ASSIGNED TASK |
Below is the data. Give it again, complete and exact.

Spatial grounding data |
*** Block opens ***

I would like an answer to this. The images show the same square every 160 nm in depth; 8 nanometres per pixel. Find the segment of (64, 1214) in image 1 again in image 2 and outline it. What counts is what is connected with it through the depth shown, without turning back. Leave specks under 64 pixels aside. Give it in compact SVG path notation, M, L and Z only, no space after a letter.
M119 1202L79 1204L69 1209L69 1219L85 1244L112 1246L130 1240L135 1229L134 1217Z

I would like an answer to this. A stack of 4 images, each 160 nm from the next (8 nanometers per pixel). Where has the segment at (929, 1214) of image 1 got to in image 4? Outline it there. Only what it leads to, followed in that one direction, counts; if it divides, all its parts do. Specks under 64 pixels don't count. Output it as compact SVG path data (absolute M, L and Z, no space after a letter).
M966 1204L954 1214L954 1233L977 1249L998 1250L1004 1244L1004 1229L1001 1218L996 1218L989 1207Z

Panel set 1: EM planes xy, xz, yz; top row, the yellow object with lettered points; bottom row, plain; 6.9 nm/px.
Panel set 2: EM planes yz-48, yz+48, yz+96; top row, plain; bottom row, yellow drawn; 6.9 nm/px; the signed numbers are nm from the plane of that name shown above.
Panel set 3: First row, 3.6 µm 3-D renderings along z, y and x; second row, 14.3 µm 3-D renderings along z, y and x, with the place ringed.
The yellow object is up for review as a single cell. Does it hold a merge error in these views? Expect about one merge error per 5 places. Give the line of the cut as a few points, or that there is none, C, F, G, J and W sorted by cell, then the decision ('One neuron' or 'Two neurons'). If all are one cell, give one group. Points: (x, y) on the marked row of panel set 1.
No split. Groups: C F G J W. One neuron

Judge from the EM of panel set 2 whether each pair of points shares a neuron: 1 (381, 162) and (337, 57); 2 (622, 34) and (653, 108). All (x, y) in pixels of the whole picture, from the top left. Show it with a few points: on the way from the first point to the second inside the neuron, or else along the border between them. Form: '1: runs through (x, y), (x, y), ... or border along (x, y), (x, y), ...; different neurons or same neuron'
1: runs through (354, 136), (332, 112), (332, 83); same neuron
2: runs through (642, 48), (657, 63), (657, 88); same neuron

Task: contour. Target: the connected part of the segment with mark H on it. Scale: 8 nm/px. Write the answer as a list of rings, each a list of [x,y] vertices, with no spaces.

*** Block closes ***

FINAL ANSWER |
I would like an answer to this. The images show the same square every 160 nm in depth; 8 nanometres per pixel. Find the segment of (64, 1214) in image 1 again in image 2 and outline it. What counts is what is connected with it through the depth shown, without turning back. Leave specks under 64 pixels aside. Give it in compact SVG path notation, M, L and Z only, no space after a letter.
M119 1202L79 1204L69 1209L69 1219L85 1244L112 1246L130 1240L135 1229L134 1217Z

I would like an answer to this. A stack of 4 images, each 160 nm from the next (8 nanometers per pixel). Where has the segment at (929, 1214) of image 1 got to in image 4? Outline it there. Only what it leads to, followed in that one direction, counts; if it divides, all its parts do. Specks under 64 pixels don't count. Output it as compact SVG path data (absolute M, L and Z, no space after a letter).
M966 1204L954 1214L954 1233L977 1249L998 1250L1004 1244L1004 1229L1001 1218L996 1218L989 1207Z

Panel set 1: EM planes xy, xz, yz; top row, the yellow object with lettered points; bottom row, plain; 6.9 nm/px.
Panel set 2: EM planes yz-48, yz+48, yz+96; top row, plain; bottom row, yellow drawn; 6.9 nm/px; the signed numbers are nm from the plane of that name shown above.
Panel set 3: First row, 3.6 µm 3-D renderings along z, y and x; second row, 14.3 µm 3-D renderings along z, y and x, with the place ringed.
The yellow object is up for review as a single cell. Does it hold a merge error in these views? Expect about one merge error per 5 places. Give the line of the cut as a few points, or that there is none, C, F, G, J and W sorted by cell, then the decision ('One neuron' or 'Two neurons'). If all are one cell, give one group. Points: (x, y) on the marked row of panel set 1.
No split. Groups: C F G J W. One neuron

Judge from the EM of panel set 2 whether each pair of points shares a neuron: 1 (381, 162) and (337, 57); 2 (622, 34) and (653, 108). All (x, y) in pixels of the whole picture, from the top left. Show it with a few points: on the way from the first point to the second inside the neuron, or else along the border between them. Form: '1: runs through (x, y), (x, y), ... or border along (x, y), (x, y), ...; different neurons or same neuron'
1: runs through (354, 136), (332, 112), (332, 83); same neuron
2: runs through (642, 48), (657, 63), (657, 88); same neuron

Task: contour. Target: the connected part of the segment with mark H on it. Scale: 8 nm/px. Write the answer as a list of rings, each a list of [x,y] vertices, with no spaces.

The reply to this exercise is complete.